1日、被告の責任能力に関する精神鑑定のあり方を検討した最高裁の研究報告の原案が明らかになりました。

最近の重大事件を見ていると、「被告の責任能力」について紛糾するものが増えてきたなあ、という印象があります。

例えば、以前このブログでもご紹介した”妻による夫殺害バラバラ事件”もそうですよね。
また、先日起きた”秋葉原無差別殺人事件”も、多分被告の精神鑑定は行われることでしょう。(私は、当該被告については、事件の計画性や、事件直前まで通常通り普通に職場で勤務していたことなどから、精神に異常をきたしているとは思えませんが・・・)

そんな中、最高裁が、”被告の責任能力に関する精神鑑定のあり方”に関する研究報告を出しました。

読売新聞の記事によると、

まず、鑑定を実施する時期は公判前とし、公判開始後の鑑定は極めて例外的な場合を除き認めないこととし、公判前整理手続で、裁判所が、検察・弁護側双方の意見を取り入れ、鑑定人を選ぶ

としています。

つまり、裁判員に過度の負担をかけないように、公判に入る前(この時期には裁判員は一切関与しません)に、鑑定結果を出してしまおうというものですね。
そうすることで、裁判の長期化を防ぐこともできるというわけです。
また、専門家(裁判所、検察、弁護側)だけで話し合ったほうが、より高度な判断ができるというわけです。
でも、これだと裁判員制度を導入する意義がかすれてしまう危険性があると思うのですが・・・。

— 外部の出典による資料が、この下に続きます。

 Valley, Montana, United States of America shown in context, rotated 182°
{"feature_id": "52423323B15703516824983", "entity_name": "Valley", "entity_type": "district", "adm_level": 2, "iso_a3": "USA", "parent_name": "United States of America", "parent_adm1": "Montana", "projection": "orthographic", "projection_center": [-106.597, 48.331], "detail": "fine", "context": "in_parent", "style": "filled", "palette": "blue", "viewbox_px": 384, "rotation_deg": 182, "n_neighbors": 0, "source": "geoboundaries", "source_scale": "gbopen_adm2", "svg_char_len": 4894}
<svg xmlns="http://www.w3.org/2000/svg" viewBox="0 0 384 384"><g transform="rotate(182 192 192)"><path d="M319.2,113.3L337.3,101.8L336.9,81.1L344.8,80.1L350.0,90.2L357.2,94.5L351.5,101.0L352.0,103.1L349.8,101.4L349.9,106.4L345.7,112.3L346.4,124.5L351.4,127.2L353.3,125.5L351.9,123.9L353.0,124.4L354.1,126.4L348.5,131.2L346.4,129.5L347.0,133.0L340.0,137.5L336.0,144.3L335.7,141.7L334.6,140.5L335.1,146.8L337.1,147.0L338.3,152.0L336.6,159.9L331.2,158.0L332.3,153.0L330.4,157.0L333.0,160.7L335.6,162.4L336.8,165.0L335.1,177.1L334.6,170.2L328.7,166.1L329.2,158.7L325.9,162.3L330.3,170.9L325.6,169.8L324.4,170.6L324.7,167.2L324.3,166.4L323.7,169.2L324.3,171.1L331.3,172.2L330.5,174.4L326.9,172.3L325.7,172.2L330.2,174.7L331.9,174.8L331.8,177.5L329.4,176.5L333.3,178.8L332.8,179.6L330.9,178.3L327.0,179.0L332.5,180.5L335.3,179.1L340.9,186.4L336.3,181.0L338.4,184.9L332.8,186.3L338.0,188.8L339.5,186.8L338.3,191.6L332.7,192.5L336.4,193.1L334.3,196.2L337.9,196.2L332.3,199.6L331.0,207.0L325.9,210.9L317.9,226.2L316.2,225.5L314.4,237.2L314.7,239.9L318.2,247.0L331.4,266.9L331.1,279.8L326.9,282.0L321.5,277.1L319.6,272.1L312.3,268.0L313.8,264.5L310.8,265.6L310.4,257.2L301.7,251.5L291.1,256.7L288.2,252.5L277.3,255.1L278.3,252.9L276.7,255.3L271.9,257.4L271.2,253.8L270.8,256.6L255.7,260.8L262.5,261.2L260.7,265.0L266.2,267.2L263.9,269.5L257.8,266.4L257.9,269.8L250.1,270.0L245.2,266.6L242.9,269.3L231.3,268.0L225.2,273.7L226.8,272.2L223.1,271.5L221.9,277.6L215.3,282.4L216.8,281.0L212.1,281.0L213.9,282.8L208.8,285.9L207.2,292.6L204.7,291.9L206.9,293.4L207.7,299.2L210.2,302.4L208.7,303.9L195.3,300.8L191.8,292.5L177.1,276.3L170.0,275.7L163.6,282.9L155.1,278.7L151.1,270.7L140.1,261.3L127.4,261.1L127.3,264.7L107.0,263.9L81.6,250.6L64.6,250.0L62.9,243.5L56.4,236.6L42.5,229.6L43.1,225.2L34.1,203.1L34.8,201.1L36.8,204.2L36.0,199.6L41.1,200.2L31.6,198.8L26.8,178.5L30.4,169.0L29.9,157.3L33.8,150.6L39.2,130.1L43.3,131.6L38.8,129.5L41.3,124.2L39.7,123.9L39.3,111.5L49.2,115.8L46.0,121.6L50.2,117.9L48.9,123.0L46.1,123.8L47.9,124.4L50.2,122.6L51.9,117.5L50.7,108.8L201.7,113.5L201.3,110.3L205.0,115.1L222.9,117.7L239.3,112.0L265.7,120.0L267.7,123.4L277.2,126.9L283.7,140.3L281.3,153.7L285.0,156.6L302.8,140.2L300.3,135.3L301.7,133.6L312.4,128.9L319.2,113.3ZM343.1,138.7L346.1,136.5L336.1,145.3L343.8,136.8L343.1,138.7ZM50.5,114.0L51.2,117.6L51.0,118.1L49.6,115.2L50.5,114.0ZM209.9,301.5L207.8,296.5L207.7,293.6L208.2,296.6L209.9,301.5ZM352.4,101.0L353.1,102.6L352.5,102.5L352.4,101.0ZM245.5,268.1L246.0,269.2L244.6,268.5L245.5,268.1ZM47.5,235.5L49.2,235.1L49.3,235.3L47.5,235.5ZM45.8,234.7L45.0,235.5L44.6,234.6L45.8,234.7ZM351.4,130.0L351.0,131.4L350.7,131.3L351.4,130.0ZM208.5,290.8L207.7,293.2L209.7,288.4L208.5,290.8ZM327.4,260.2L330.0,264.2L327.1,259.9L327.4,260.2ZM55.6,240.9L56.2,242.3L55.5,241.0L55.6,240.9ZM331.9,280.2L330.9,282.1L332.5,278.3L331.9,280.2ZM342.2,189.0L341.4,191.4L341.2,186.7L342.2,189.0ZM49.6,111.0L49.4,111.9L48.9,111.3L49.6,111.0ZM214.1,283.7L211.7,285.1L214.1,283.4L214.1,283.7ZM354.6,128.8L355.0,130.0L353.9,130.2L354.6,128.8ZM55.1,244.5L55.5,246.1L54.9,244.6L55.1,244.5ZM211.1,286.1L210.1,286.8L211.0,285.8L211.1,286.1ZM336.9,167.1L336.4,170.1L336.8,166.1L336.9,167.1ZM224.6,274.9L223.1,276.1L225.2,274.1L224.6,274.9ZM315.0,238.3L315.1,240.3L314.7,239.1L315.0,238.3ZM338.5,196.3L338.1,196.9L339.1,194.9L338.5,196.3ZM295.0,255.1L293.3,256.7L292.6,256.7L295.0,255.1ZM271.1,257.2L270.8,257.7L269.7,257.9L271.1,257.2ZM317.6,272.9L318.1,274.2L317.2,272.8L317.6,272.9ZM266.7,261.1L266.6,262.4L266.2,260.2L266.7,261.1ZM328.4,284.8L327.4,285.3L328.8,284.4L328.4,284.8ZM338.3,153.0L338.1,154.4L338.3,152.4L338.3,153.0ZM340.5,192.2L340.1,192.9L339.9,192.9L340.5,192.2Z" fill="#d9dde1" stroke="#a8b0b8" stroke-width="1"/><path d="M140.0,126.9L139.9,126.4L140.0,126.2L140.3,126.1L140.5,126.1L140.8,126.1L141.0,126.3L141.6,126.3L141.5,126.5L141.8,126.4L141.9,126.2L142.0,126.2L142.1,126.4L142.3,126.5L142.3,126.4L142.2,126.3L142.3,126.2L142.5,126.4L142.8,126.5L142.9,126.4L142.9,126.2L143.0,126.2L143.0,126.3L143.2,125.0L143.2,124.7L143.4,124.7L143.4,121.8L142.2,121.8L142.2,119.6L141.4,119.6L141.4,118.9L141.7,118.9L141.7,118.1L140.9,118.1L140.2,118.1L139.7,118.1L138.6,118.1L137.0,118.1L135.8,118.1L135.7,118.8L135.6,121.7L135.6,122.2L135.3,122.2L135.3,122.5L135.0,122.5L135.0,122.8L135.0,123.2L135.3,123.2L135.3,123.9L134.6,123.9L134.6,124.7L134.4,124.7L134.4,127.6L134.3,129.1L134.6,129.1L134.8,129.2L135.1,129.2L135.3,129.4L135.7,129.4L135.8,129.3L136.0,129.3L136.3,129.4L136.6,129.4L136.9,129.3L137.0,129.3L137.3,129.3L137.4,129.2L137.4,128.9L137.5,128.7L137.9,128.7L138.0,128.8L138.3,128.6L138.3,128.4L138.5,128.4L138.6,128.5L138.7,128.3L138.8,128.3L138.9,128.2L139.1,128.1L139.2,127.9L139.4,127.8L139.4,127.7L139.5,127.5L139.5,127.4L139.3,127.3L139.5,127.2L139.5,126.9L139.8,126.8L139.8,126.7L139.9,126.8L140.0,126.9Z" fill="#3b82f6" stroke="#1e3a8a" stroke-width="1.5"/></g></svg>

そして、今までは鑑定医は、精神障害についての医学的判断にとどまらず、責任能力があったかどうかという結論にまで言及するケースが多かったのですが、今回の最高裁の研究報告では、
鑑定結果の示し方については、精神医学の専門家が責任能力の有無に明確に言及すると、裁判員に対する影響が極めて大きいと指摘。犯行時の精神状態や精神障害が犯行に与えた影響など、医学的な所見の報告にとどめ、「心神喪失」などの法律判断を結論として示さないよう求めた。
とのこと。

これは、微妙に疑問が残りますねえ。

専門家が責任能力の有無にまで言及すると、裁判員に与える影響が大きいというのはよく分かります。
だって、「専門家が言ってるのだから間違いないだろう。」という風に裁判員が考えやすいから。
専門家が「責任能力なし」と判断すれば、裁判結果も「無罪」になる可能性が高いと言えますからね。

でもねえ、例えば、精神鑑定した専門家が責任能力の有無についてまでは判断しないとすれば、いったい誰が責任能力の有無について判断するのでしょう?

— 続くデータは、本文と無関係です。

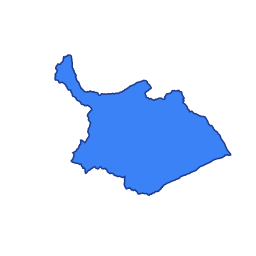 Cubará, Boyacá, Colombia (orthographic projection), rotated 41°
{"feature_id": "7082276B20538039058858", "entity_name": "Cubará", "entity_type": "district", "adm_level": 2, "iso_a3": "COL", "parent_name": "Colombia", "parent_adm1": "Boyacá", "projection": "orthographic", "projection_center": [-72.252, 6.875], "detail": "fine", "context": "isolated", "style": "filled", "palette": "blue", "viewbox_px": 256, "rotation_deg": 41, "n_neighbors": 0, "source": "geoboundaries", "source_scale": "gbopen_adm2", "svg_char_len": 5837}
<svg xmlns="http://www.w3.org/2000/svg" viewBox="0 0 256 256"><g transform="rotate(41 128 128)"><path d="M189.5,71.3L188.5,72.1L188.0,72.3L186.4,72.1L183.7,70.7L179.5,69.2L178.8,69.2L177.6,69.7L176.3,70.7L174.1,71.8L170.3,72.6L168.7,73.6L167.3,73.7L165.3,73.4L164.8,73.8L164.2,75.1L163.6,75.3L162.2,74.3L160.3,74.5L159.2,73.4L158.5,73.2L155.8,72.6L154.3,72.8L153.0,72.8L152.4,72.2L152.5,71.1L152.2,70.6L151.7,70.4L151.0,70.5L150.6,70.3L150.9,68.9L150.7,68.5L149.4,68.3L146.4,67.0L145.0,65.7L144.4,65.8L143.4,66.6L142.9,66.7L142.4,66.6L142.1,66.2L141.9,66.2L140.9,67.1L140.2,68.4L139.7,68.9L138.2,69.4L137.8,70.1L137.0,70.6L137.0,71.3L137.3,72.6L137.3,73.5L136.1,75.5L135.3,76.2L134.9,76.9L134.9,77.7L135.3,79.3L135.4,80.8L135.6,81.0L136.1,80.9L136.5,81.1L136.7,81.9L136.6,82.6L135.2,83.5L133.8,83.5L132.5,84.5L131.6,85.6L131.3,86.7L130.7,87.7L129.9,88.2L129.9,89.6L129.7,89.8L127.3,90.7L126.0,90.7L125.6,91.1L125.2,92.1L123.3,92.0L122.3,92.7L121.6,92.8L120.2,91.7L119.1,91.4L117.9,90.4L118.0,88.4L118.5,87.3L118.8,85.5L118.7,84.7L119.4,83.3L119.3,82.7L118.9,82.3L116.0,81.4L113.6,81.5L112.8,81.1L112.4,80.5L111.8,80.7L110.6,80.5L108.6,81.7L107.9,83.4L107.3,84.1L107.1,85.0L105.5,86.8L104.7,88.4L104.4,90.2L103.7,92.1L102.9,93.5L102.7,94.2L102.0,95.1L101.9,95.7L102.1,97.2L101.6,97.8L101.1,100.3L100.5,100.8L100.5,102.4L100.0,103.1L99.9,104.3L99.6,104.9L99.2,105.5L98.7,105.9L98.0,108.3L97.1,108.7L96.8,109.3L96.1,109.6L95.2,111.4L94.4,111.5L93.6,112.1L92.3,114.1L91.5,114.3L90.4,115.4L89.7,116.6L88.3,117.4L87.3,118.5L86.5,118.8L85.7,119.4L85.5,119.8L85.7,120.9L85.4,121.9L84.3,122.3L83.8,122.0L83.2,122.0L82.5,121.5L81.9,121.5L81.2,121.7L80.2,122.6L79.5,122.8L78.9,123.3L78.4,123.0L77.8,123.4L77.5,124.1L76.5,124.6L76.0,124.5L75.6,124.7L75.3,125.3L74.9,125.3L74.9,125.9L74.7,126.4L73.4,127.3L73.4,127.9L73.2,128.1L72.4,128.6L71.2,128.8L70.8,129.1L68.8,128.7L67.9,128.9L66.9,128.4L66.2,128.9L65.4,128.3L62.8,127.1L61.5,126.2L61.2,126.2L60.5,125.8L59.7,126.1L59.2,125.7L58.3,125.9L57.8,125.4L57.2,125.4L56.8,124.7L55.8,124.2L55.0,124.1L54.6,122.5L54.3,122.2L53.3,122.2L52.4,121.5L51.8,121.6L50.3,121.0L49.9,120.2L48.6,120.1L47.6,119.2L47.0,119.2L46.1,118.9L45.6,118.1L43.0,115.2L41.1,113.9L40.8,113.2L40.2,112.9L38.1,111.0L37.3,110.9L36.4,111.1L35.1,112.0L34.8,112.5L34.7,113.0L34.9,113.9L33.7,115.2L33.7,115.6L34.0,116.1L33.8,116.4L32.9,116.6L33.3,117.1L33.6,118.0L34.7,119.4L35.2,120.7L34.8,122.2L35.1,124.4L33.1,125.7L33.4,127.0L33.3,128.0L33.7,129.4L34.5,130.6L36.3,130.8L37.1,131.4L37.5,132.2L37.9,134.4L37.8,135.2L38.3,135.8L39.6,136.4L39.6,137.6L41.2,139.2L41.8,139.4L42.2,138.9L43.4,138.2L43.9,138.1L44.6,138.1L45.9,138.9L46.7,138.8L47.3,138.3L47.4,137.8L48.0,137.1L48.5,136.7L49.1,136.5L50.4,136.3L52.8,136.4L54.2,137.2L55.3,137.2L56.2,137.9L57.9,138.3L58.5,138.2L59.4,137.4L60.2,137.1L61.4,138.2L63.5,138.8L64.9,140.1L65.7,140.2L66.5,139.7L67.9,139.6L68.6,139.3L69.5,140.1L70.7,140.2L71.6,140.5L72.6,140.1L74.9,139.7L75.8,139.8L76.3,140.3L77.1,140.5L78.1,140.3L79.0,139.5L80.6,139.6L80.9,139.0L81.9,138.7L82.5,137.2L84.2,137.2L85.1,136.8L86.0,137.1L87.3,137.2L88.6,137.9L88.8,138.4L88.5,139.0L88.6,140.2L88.4,140.8L88.7,141.4L88.5,142.0L88.8,143.1L88.5,143.7L89.5,145.6L91.1,145.8L92.2,146.6L92.3,147.1L92.9,147.9L96.3,148.6L96.7,149.0L96.9,150.1L98.0,151.9L98.4,153.0L98.6,154.7L99.6,155.8L99.8,156.9L100.8,157.6L102.4,158.1L103.8,159.2L104.1,160.6L104.4,163.5L105.2,166.2L105.2,167.1L104.5,167.5L103.7,167.3L101.9,167.4L100.5,167.9L100.2,168.3L101.9,169.9L102.7,171.3L102.8,171.7L102.5,172.2L102.8,172.6L102.8,173.7L103.4,174.7L103.7,175.8L103.8,176.8L103.5,177.2L103.4,177.9L104.0,179.4L103.8,180.1L103.5,180.3L103.4,181.3L102.9,181.9L103.0,182.4L102.7,182.9L104.4,183.3L105.4,184.1L105.7,185.3L106.5,186.8L106.8,188.3L106.6,189.9L106.8,190.1L107.8,190.3L108.8,190.2L109.3,189.7L110.8,189.3L113.3,187.6L115.3,187.2L115.9,186.2L116.3,186.0L116.8,186.2L117.3,186.8L118.3,187.3L119.4,187.2L120.2,188.0L120.5,187.9L121.4,187.0L122.7,187.3L123.7,188.6L125.5,189.9L125.9,189.9L126.1,189.2L126.0,186.3L126.8,184.6L126.9,183.4L127.6,181.0L127.7,179.8L128.3,179.3L129.1,179.0L130.2,179.4L131.0,179.0L131.9,178.8L132.4,178.0L132.3,177.0L132.4,175.9L132.8,175.3L133.4,175.1L134.8,175.7L135.5,175.5L136.6,174.7L137.0,173.6L137.3,173.4L138.0,173.7L139.4,173.2L140.2,174.1L141.7,174.5L144.3,174.2L145.3,172.9L146.6,172.3L147.5,172.3L148.2,172.6L149.6,172.4L150.1,171.7L151.3,171.6L152.3,171.2L153.6,169.7L155.2,169.4L156.6,168.8L157.4,166.7L158.0,167.3L159.2,169.2L160.8,170.7L161.5,172.2L162.3,173.2L163.6,173.8L164.2,174.3L166.7,175.0L168.1,172.7L169.0,172.3L169.3,171.8L171.2,172.5L171.3,172.1L171.6,171.9L173.2,171.6L173.8,170.0L174.4,170.2L175.8,170.3L176.3,170.0L178.3,170.9L179.2,171.0L179.9,170.3L181.0,168.4L182.2,167.3L183.6,166.7L185.0,165.3L185.4,165.1L186.5,165.4L188.2,164.8L188.1,163.7L188.6,162.7L189.3,162.5L189.3,162.2L189.1,161.8L189.2,160.9L189.4,160.6L189.9,160.4L190.2,160.0L190.4,159.5L190.3,158.7L190.5,158.0L190.9,157.5L191.4,157.2L191.5,156.5L192.2,156.2L192.6,155.4L192.3,154.0L192.9,153.1L192.6,152.5L192.7,151.8L192.2,151.1L192.8,150.2L192.3,149.0L192.7,148.4L192.5,147.5L193.3,145.8L193.7,143.8L194.7,142.4L196.1,139.0L197.6,136.7L198.1,134.9L199.4,133.0L199.7,131.8L199.6,130.4L200.1,129.1L200.6,128.5L201.3,126.8L202.3,125.9L202.8,123.9L204.0,122.5L204.5,120.6L205.8,117.9L206.7,116.4L207.1,115.2L207.7,110.1L208.0,109.3L209.7,106.4L209.7,105.6L210.9,103.4L211.1,102.6L212.5,99.9L213.2,96.9L214.2,94.7L215.5,92.6L217.3,90.5L217.5,89.6L218.3,88.9L218.6,88.4L219.0,86.5L219.4,85.8L219.4,85.5L219.1,84.8L219.2,84.3L220.2,83.7L220.8,83.0L221.9,82.6L222.7,81.7L223.1,80.9L222.5,80.4L217.3,79.5L213.1,77.6L211.6,76.7L210.0,76.1L204.4,74.8L203.6,73.9L202.2,73.3L201.1,73.1L199.6,73.3L198.3,72.5L197.3,72.5L195.4,72.9L193.4,72.6L191.5,71.7L189.5,71.3Z" fill="#3b82f6" stroke="#1e3a8a" stroke-width="1.5"/></g></svg>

裁判所が判断するというのが最も妥当な結論ですが、裁判員による審理では、多数決が用いられることは以前書きましたが、この最終判断における多数決で、裁判所と裁判員の結論が真っ向から分裂すれば、裁判のやり直しになってしまうのですよ。
つまり裁判官の全員は「責任能力無し」、裁判員の全員が「責任能力有り」と判断した場合、判決が出せないので、裁判やり直し。
冷静になって考えると、裁判手続に一般国民の考え方を反映させたいと言ってスタートした裁判員制度の導入が、意味をなさない恐れがあるのですよ。

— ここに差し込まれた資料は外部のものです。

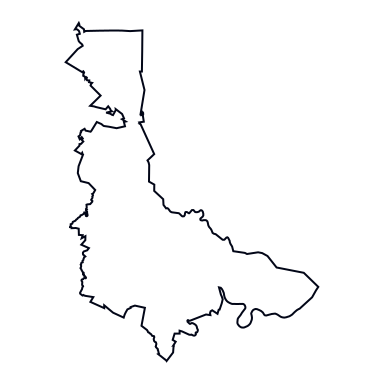 outline of Jonuta, Tabasco, Mexico
{"feature_id": "50627088B39502895384690", "entity_name": "Jonuta", "entity_type": "district", "adm_level": 2, "iso_a3": "MEX", "parent_name": "Mexico", "parent_adm1": "Tabasco", "projection": "robinson", "projection_center": [-92.185, 18.135], "detail": "fine", "context": "isolated", "style": "outline", "palette": "ink", "viewbox_px": 384, "rotation_deg": 0, "n_neighbors": 0, "source": "geoboundaries", "source_scale": "gbopen_adm2", "svg_char_len": 5867}
<svg xmlns="http://www.w3.org/2000/svg" viewBox="0 0 384 384"><path d="M74.9,29.4L76.2,29.2L77.1,29.4L77.8,29.9L78.9,30.9L79.3,31.9L79.8,33.8L76.9,34.7L78.7,41.0L79.7,42.3L82.2,44.5L82.7,45.8L77.7,49.1L65.7,62.2L82.6,72.4L82.9,71.6L83.3,71.3L84.1,72.4L83.2,75.0L83.3,75.9L84.1,76.1L84.8,77.0L85.1,77.3L85.2,78.5L86.1,77.1L86.8,77.6L86.6,78.0L86.8,80.0L87.3,80.4L89.3,80.4L89.3,81.6L89.1,82.2L92.1,82.9L90.9,84.3L90.8,85.3L90.6,85.6L100.6,95.6L90.2,105.8L94.0,106.4L96.2,107.1L105.6,109.3L108.2,106.3L110.1,108.8L110.8,110.5L111.9,111.3L106.9,112.5L106.9,112.8L110.3,113.7L111.8,114.7L113.0,115.1L115.8,110.0L115.7,109.1L122.1,114.0L124.0,118.3L122.0,119.2L125.7,121.5L123.9,121.9L125.0,126.3L116.6,128.2L108.8,126.7L103.9,126.0L102.8,125.3L101.5,124.1L96.8,122.0L91.5,130.6L90.6,131.7L85.6,130.6L84.6,128.8L81.1,130.9L81.3,131.4L81.0,132.3L80.6,132.4L80.0,135.4L78.5,136.4L79.7,139.2L81.7,137.1L82.8,138.6L81.7,139.8L83.3,141.5L81.0,143.9L79.5,144.1L79.5,145.6L74.9,150.5L81.4,154.1L82.2,152.8L82.8,154.6L83.0,154.7L78.6,166.2L77.8,173.1L80.8,181.2L88.6,183.1L95.2,190.0L93.6,192.8L92.9,193.7L92.2,194.0L93.0,195.2L92.8,195.8L92.3,196.5L92.5,197.1L92.4,197.9L91.2,199.8L91.3,200.1L92.4,201.0L92.2,201.8L90.2,204.1L87.3,204.4L86.5,204.7L86.7,207.3L86.7,207.9L86.1,208.8L86.7,209.4L86.0,209.8L85.9,210.2L86.1,210.6L87.0,211.4L87.1,211.7L87.1,212.8L87.6,215.2L87.3,215.9L86.8,216.2L86.0,216.0L85.8,215.6L85.7,214.7L85.2,213.9L85.6,213.1L85.6,212.7L84.9,212.4L84.2,212.5L84.2,213.2L84.1,213.6L81.5,215.2L80.6,215.3L79.9,216.8L78.0,217.9L77.3,218.9L76.2,219.6L75.4,220.7L72.8,221.9L72.3,223.6L71.8,223.9L70.7,224.2L70.7,225.7L70.0,226.9L70.0,227.1L71.4,227.2L71.6,227.4L71.6,228.2L75.8,228.0L78.7,228.7L78.9,234.9L82.7,235.2L81.7,238.2L85.4,236.2L85.3,240.2L81.3,244.7L88.9,248.1L87.2,250.3L84.6,251.2L83.9,251.4L83.0,252.5L82.9,253.2L83.1,254.6L84.2,255.4L85.3,256.5L84.1,257.3L83.9,258.1L83.5,258.9L83.4,259.9L82.5,260.9L82.7,262.3L81.5,262.7L81.2,263.2L81.2,264.1L80.7,264.6L81.2,266.0L80.9,267.4L80.5,268.0L80.5,268.3L81.4,269.4L81.7,270.5L82.5,271.5L82.8,272.4L83.6,272.7L83.6,273.0L83.1,273.4L83.0,273.7L83.0,274.3L83.2,274.6L84.0,274.6L84.1,275.1L84.0,275.7L84.8,276.0L85.2,276.7L85.8,277.2L86.0,277.8L85.8,278.2L85.5,278.3L84.4,278.0L84.1,278.1L83.5,278.5L83.2,279.1L81.8,279.6L81.5,280.2L81.5,280.7L82.3,282.0L82.1,284.7L82.3,285.3L82.9,285.8L83.1,286.4L82.4,287.2L82.0,289.2L80.1,292.7L80.1,293.4L80.3,293.8L82.5,295.5L83.4,295.0L84.1,295.5L84.6,295.5L85.0,295.8L93.3,297.1L90.4,301.9L104.2,308.1L104.2,305.3L113.1,312.7L123.7,317.6L124.6,314.7L125.7,312.4L127.4,309.4L130.7,307.9L130.6,307.1L134.9,305.6L144.9,307.8L141.5,325.8L147.1,330.1L147.2,330.5L147.6,330.9L148.1,332.2L148.7,332.6L149.4,332.7L149.9,333.5L151.1,334.2L152.1,335.8L154.0,336.2L154.3,337.1L153.7,339.0L153.9,340.0L154.2,341.1L155.1,342.0L155.9,342.3L156.3,343.5L156.3,344.4L156.0,345.3L156.0,346.0L155.7,346.5L156.0,347.2L157.9,349.2L157.8,350.0L158.3,351.1L158.6,352.9L159.0,353.5L158.7,353.9L158.2,354.1L166.3,360.5L166.6,361.0L173.1,352.5L173.5,347.2L173.8,346.2L173.8,345.1L173.5,345.2L175.7,341.7L172.7,339.9L174.6,333.6L179.6,333.6L179.6,330.7L182.0,331.4L189.2,334.7L191.1,334.8L191.5,334.6L193.0,335.4L193.7,335.6L194.5,335.6L195.3,335.2L195.7,334.7L195.9,334.2L195.6,333.1L195.7,332.7L196.0,332.4L196.5,332.5L197.0,332.3L197.5,331.6L197.9,330.0L197.1,328.3L196.7,326.5L196.1,325.4L194.7,324.2L192.6,323.1L191.4,323.1L190.5,323.8L189.7,323.8L187.6,321.8L187.4,320.7L187.7,320.2L188.3,320.2L188.9,320.6L189.8,320.8L206.0,314.5L210.4,315.1L210.0,313.1L210.6,311.3L212.2,310.3L217.5,313.8L218.7,309.7L219.6,309.6L221.7,303.5L222.7,299.3L221.8,296.6L220.9,294.6L219.0,287.4L220.8,287.8L222.0,289.2L223.0,291.1L223.8,293.1L224.2,295.6L224.7,297.5L225.4,298.9L225.9,299.8L227.0,301.2L228.3,302.2L230.4,303.3L232.0,303.9L237.1,304.0L242.8,303.9L243.6,304.1L244.8,305.3L245.3,306.6L245.4,307.8L245.2,308.5L242.0,312.7L240.6,315.0L238.3,317.9L237.7,319.1L237.4,322.0L237.4,323.0L237.6,323.7L238.0,324.5L239.5,326.3L241.3,327.4L243.1,327.6L244.4,327.4L247.6,326.0L249.1,324.8L250.2,323.6L250.8,322.3L251.8,319.6L252.0,317.8L251.7,315.6L251.2,313.7L251.3,313.1L252.2,311.2L253.3,309.9L254.5,309.3L255.5,309.0L256.9,309.1L259.1,310.0L261.1,311.0L262.9,312.5L264.2,314.7L264.9,315.3L266.2,315.5L271.7,314.0L275.1,313.6L276.2,314.0L277.5,314.6L280.6,316.7L282.2,317.3L284.2,317.6L286.1,317.3L289.3,316.3L290.4,315.7L292.1,314.6L294.6,312.1L296.8,310.2L298.8,309.0L299.5,308.8L312.1,297.3L316.1,290.2L318.3,286.9L303.8,272.8L276.6,267.5L267.5,256.0L262.2,253.1L258.1,252.3L247.0,254.0L244.9,252.9L233.3,251.2L232.1,246.5L230.6,244.1L229.9,242.5L229.6,240.7L228.1,237.8L227.3,237.3L226.4,237.6L224.4,239.7L222.9,239.8L222.3,239.5L215.7,234.2L213.8,233.7L212.6,232.9L211.5,230.1L210.8,228.9L209.0,226.8L208.3,225.3L207.7,222.3L207.3,221.3L206.6,220.6L205.9,220.2L204.9,220.1L203.8,220.1L202.4,220.5L201.5,220.4L200.6,220.1L200.3,219.3L200.4,218.6L202.7,216.6L203.3,215.5L203.3,213.7L202.8,211.7L202.1,210.7L201.5,210.3L200.8,210.2L199.8,210.8L199.0,211.6L197.5,212.1L196.0,212.2L195.0,211.9L193.6,210.2L193.2,210.0L191.9,210.1L189.3,213.2L188.7,213.2L187.2,212.2L186.4,212.0L185.5,212.1L185.1,212.9L184.7,215.3L184.3,215.7L184.0,216.2L182.9,216.4L182.3,216.3L181.7,215.9L179.5,213.7L178.8,213.2L171.9,212.3L171.1,212.0L170.2,211.4L168.3,208.8L167.5,208.2L166.8,208.2L166.1,208.4L163.5,204.9L163.2,199.2L154.2,190.9L154.3,184.6L149.0,181.6L149.2,165.0L148.6,162.4L147.5,160.4L154.2,154.1L141.0,125.1L140.7,124.4L139.9,123.9L140.2,123.8L139.3,122.4L143.8,121.7L142.9,115.9L142.8,115.6L143.2,114.4L143.1,112.8L142.8,112.4L141.9,115.0L141.1,115.2L140.9,114.6L140.5,114.5L144.5,90.0L139.9,71.5L141.9,71.5L142.2,51.6L142.4,30.4L130.1,31.1L121.9,30.6L114.2,30.5L98.9,30.7L85.1,31.0L85.1,31.3L84.2,31.8L84.0,29.3L79.3,25.8L79.3,24.2L78.8,23.0L74.9,29.4Z" fill="none" stroke="#020617" stroke-width="2"/></svg>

ということは、今回の最高裁の研究結果は、こう読み取ることができないですかねえ?

「専門知識を要する部分に関しては、裁判員を除外して審理するべき。裁判員がすべき判断は、「有罪か無罪か?」と「有罪なら刑をどうするか」だけでいい。」

いよいよ、裁判員制度が無意味な制度に思えてきました。